I’m working with a PostgreSQL query where I need to extract the main domain (including the second-level domain and top-level domain) from URLs. However, the current approach using REGEXP_MATCH or SUBSTRING doesn’t handle all cases correctly.
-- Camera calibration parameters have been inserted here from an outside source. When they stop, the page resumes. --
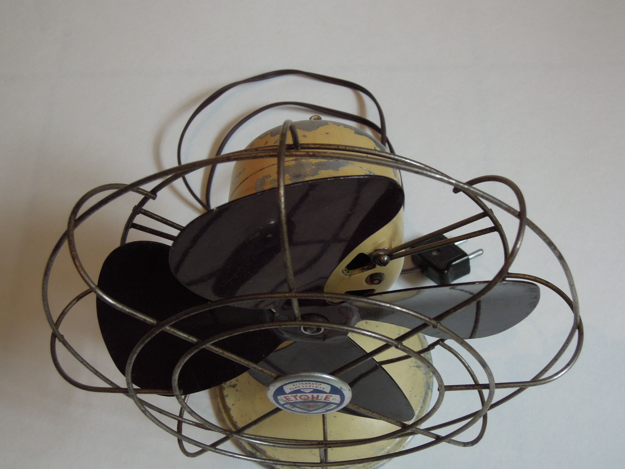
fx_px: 903
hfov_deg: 38.2
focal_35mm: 50
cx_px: 312
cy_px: 234
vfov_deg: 29.1
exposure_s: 1/25
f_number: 3.7
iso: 400
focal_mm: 9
For example, it fails to parse URLs like {www.paylink.fr:443} (which should be paylink.fr) and {api.ornage.com} (which should be ornage.com)
SELECT
"Payments"."Id",
REGEXP_MATCH("ClientRedirectUrl", '^https?://(?:[^/]+\.)?([^/]+)') AS "PaymentDomain",
REGEXP_MATCH("ClientUri", '^https?://(?:[^/]+\.)?([^/]+)') AS "ClientDomain",
REGEXP_MATCH("Site", '^https?://(?:[^/]+\.)?([^/]+)') AS "UserDomain"
FROM
"public"."Payments"
LEFT JOIN "public"."AppUsers" ON "Payments"."UserId" = "AppUsers"."Id"
LEFT JOIN "public"."Clients" ON "Payments"."ClientId" = "Clients"."ClientId"
WHERE
"PayDate" >= (NOW() + INTERVAL '-3 day')
SELECT
"Payments"."Id",
SUBSTRING("ClientRedirectUrl" FROM '^https?://(?:[^/]+\.)?([^/]+)') AS "PaymentDomain",
SUBSTRING("ClientUri" FROM '^https?://(?:[^/]+\.)?([^/]+)') AS "ClientDomain",
SUBSTRING("Site" FROM '^https?://(?:[^/]+\.)?([^/]+)') AS "UserDomain"
FROM
"public"."Payments"
LEFT JOIN "public"."AppUsers" ON "Payments"."UserId" = "AppUsers"."Id"
LEFT JOIN "public"."Clients" ON "Payments"."ClientId" = "Clients"."ClientId"
WHERE
"PayDate" >= (NOW() + INTERVAL '-3 day')
How can I modify this query to correctly extract the main domains without any subdomains, ports, or query parameters?
Here is a sample of unparsed value:
ClientRedirectUrl: https://sonyco.it/wc-api/WC_paylink/?wc_order=673927
ClientUri: https://www.sonyco.it
Site: https://yzx80.paylink.net/